Council Elector Fethas Hlaalu (Narsis) - established family; could be a go-between with Helseth
Council Elector Ivul Hleryn (Ud Hleryn) - established family
Council Elector Llaasa Indarys (Kragenmar) - established family with Redoran branch. (House Indarys may have been a minor house in the Waters March which, much like the march itself, got partially incorporated into House Hlaalu).
Council Elector Eoli Freixaal (Kragenmar) - outlander
Council Elector Atran Oran (Oran Plantation) - upstart family? (Along with Avon Oran in Suran).
Council Elector Tholer Andas (Andothren) - family status unimportant
Council Elector Vedam Dren (Ebonheart) - established family; Duke of Vvardenfell District
Council Elector Dram Bero (Vivec) - family status unimportant
Council Elector %PCName/some outlander House Peer (Nav Andaram) - upstart; replaces Tholer Andas.

Other Important Characters

Crassius Curio (Vivec) - outlander
Yngling Half-troll (Vivec) - outlander
Velanda Omani (Ascadian Coast) - family status unimportant; probably moved there with Orvas Dren. Not sure if she needs to be a House Peer.
Nevena Ules (Suran-ish) - established family? Possibly from the family that originally controlled Suran before Oran took the position. Note that this does not automatically signify resentment of the Oran family, though it could. Not sure if she needs to be a House Peer.
(Orvas Dren (Dren Plantation) - established family; boss of the Camonna Tong)
Raynasa Rethan (Odai Plateau) - established if fairly minor family; gets Rethan manor, is possibly pawn of player.
Ralen Hlaalo (Balmora) - established family and very dead
Nolus Atrius ('Balmora'/Andothren) - outlander
Avrar Narsuaes (Othreleth Woods) - established family; the Narsuaes family generally hold at least one seat on the council, but Avrar generally tries to keep out of intrigues. He would be another candidate for Duke of Narsis District, in which case he would be an ineffectual duke whose sole purpose is keeping himself and his family out of trouble, not caring whether he actually does his job well or not.
Edayn Sadras (Shipal-sharai?) - upstart
Tharsa Omayn (Narsis) - established family
Ivasu Raran (Narsis) - a relative of Llananu Raran of Indal-ruhn, the Raran family being fairly important. Family may have gained power doing business in Seryn before moving to Narsis to (try to) take a place in Hlaalu politics.

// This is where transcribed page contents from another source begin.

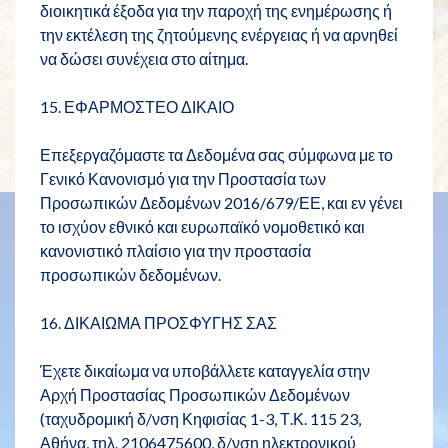
διοικητικά έξοδα για την παροχή της ενημέρωσης ή
την εκτέλεση της ζητούμενης ενέργειας ή να αρνηθεί
να δώσει συνέχεια στο αίτημα.
15. ΕΦΑΡΜΟΣΤΕΟ ΔΙΚΑΙΟ
Επεξεργαζόμαστε τα Δεδομένα σας σύμφωνα με το
Γενικό Κανονισμό για την Προστασία των
Προσωπικών Δεδομένων 2016/679/ΕΕ, και εν γένει
το ισχύον εθνικό και ευρωπαϊκό νομοθετικό και
κανονιστικό πλαίσιο για την προστασία
προσωπικών δεδομένων.
16. ΔΙΚΑΙΩΜΑ ΠΡΟΣΦΥΓΗΣ ΣΑΣ
Έχετε δικαίωμα να υποβάλλετε καταγγελία στην
Αρχή Προστασίας Προσωπικών Δεδομένων
(ταχυδρομική δ/νση Κηφισίας 1-3, Τ.Κ. 115 23,
Αθήνα, τηλ. 2106475600, δ/νση ηλεκτρονικού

The Hlaalu’s project to gain more control of Vvardenfell could be represented by establishing the person who takes over Rethan Manor (Raynasa Rethan) as the player’s puppet.

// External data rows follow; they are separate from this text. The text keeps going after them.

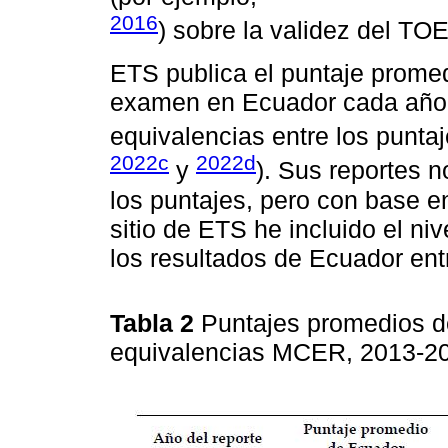
2016
) sobre la validez del T
ETS publica el puntaje promed
examen en Ecuador cada año, 
equivalencias entre los punt
2022c
2022d
y
). Sus reportes n
los puntajes, pero con base en
sitio de ETS he incluido el n
los resultados de Ecuador ent
Tabla 2
Puntajes promedios d
equivalencias MCER, 2013-2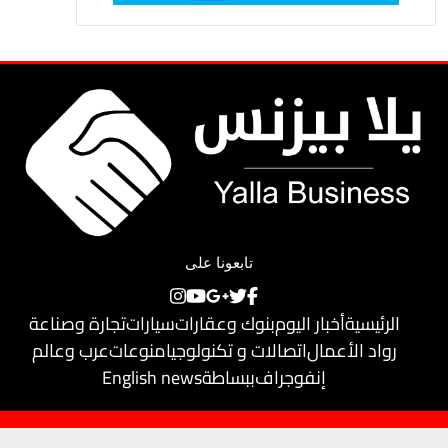
تابعونا على
الرئيسية
أخبار اليوم
بنوك وعقارات
سيارات
تجارة وصناعة
رواد الأعمال
اتصالات و تكنولوجيا
منوعات
عرب وعالم
إنفوجراف
ببساطة
English news
حقوق النشر محفوظة لـ
يلا بيزنس
© 2018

Nolus Atrius — a NPC mentioned in the original game who wasn’t actually present — is Balmora’s (corrupt) magistrate, and lives in Andothren.

Orvas Dren will remain the head of the Camonna Tong and won’t have a seat on the Hlaalu council. He’s still a member of House Hlaalu, though he won’t be listed as one in the Construction Set. Like in vanilla, he will have power over other councilors, both on Vvardenfell and the mainland, and will manipulate them through his wealth and networking.

Other Notes


We want to move away from calling the homes of high-ranking Indoril “Castle Estates” in-game. They should be referred to either as so-and-so’s estate offhandedly, or as “Chapels of the Garden” as their official title.

Am Mar’s name should become just Ammar. We also settled on Sundered Scar as the Inlet Bog region’s final name.

For the Vales of Mephala (Mephalan Mountains) region, the main points of interest are the Indoril vying for power, the outlander guilds trying to establish themselves and Mephala playing with everyone. On the surface, the Indoril seem to be in control, but the area is actually much more wild and dangerous. While the Thirr River Valley and Lan Orethan show the benefits of stable Indoril governance and the Sundered Scar represents their absence, the Vales of Mephala shows the Indoril falling apart, undermining each other with their competing claims of authority.

Smuggling dens

We should place most smuggling caves with slave pens along the Inner Sea’s coast and avoid putting too many inland. It’s not illegal to transport slaves overland, so smugglers aren’t needed for that part of the slave trade.